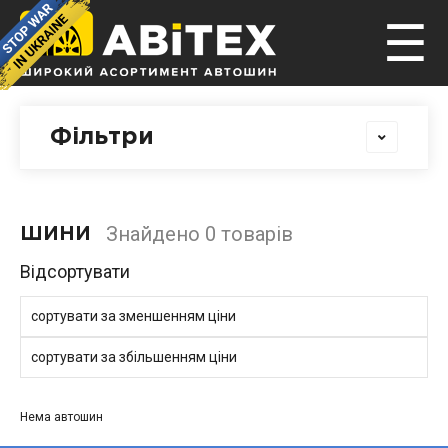
☰
Фільтри
Знайдено 0 товарів
ШИНИ
Відсортувати
сортувати за зменшенням ціни
сортувати за збільшенням ціни
Нема автошин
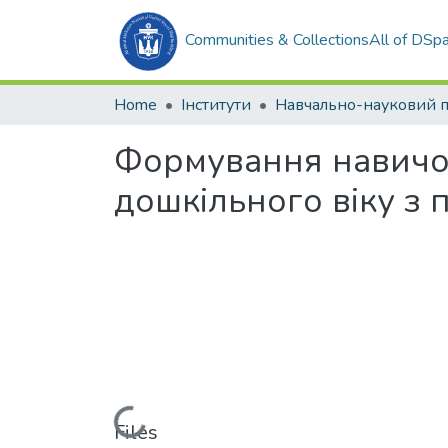
Communities & Collections
All of DSp
Home
Інститути
Формування навичок
дошкільного віку з
Loading...
Files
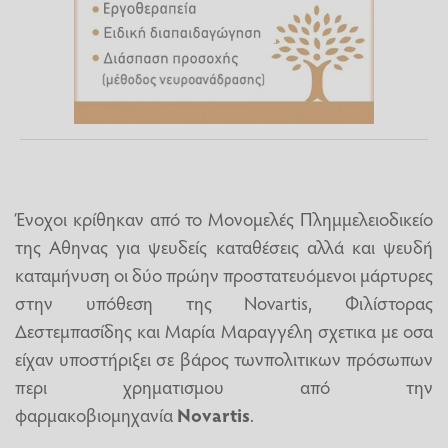
Ένοχοι κρίθηκαν από το Μονομελές Πλημμελειοδικείο
της Αθηνας για ψευδείς καταθέσεις αλλά και ψευδή
καταμήνυση οι δύο πρώην προστατευόμενοι μάρτυρες
στην υπόθεση της Novartis, Φιλίστορας
Δεστεμπασίδης και Μαρία Μαραγγέλη σχετικα με οσα
είχαν υποστήριξει σε βάρος τωνπολιτικων πρόσωπων
περι χρηματισμου από την
φαρμακοβιομηχανία
Novartis
.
#####
Exercise requirements>
Write out every line of the preceding listing that contains "ціни".

Answer to the exercise>
сортувати за зменшенням ціни
сортувати за збільшенням ціни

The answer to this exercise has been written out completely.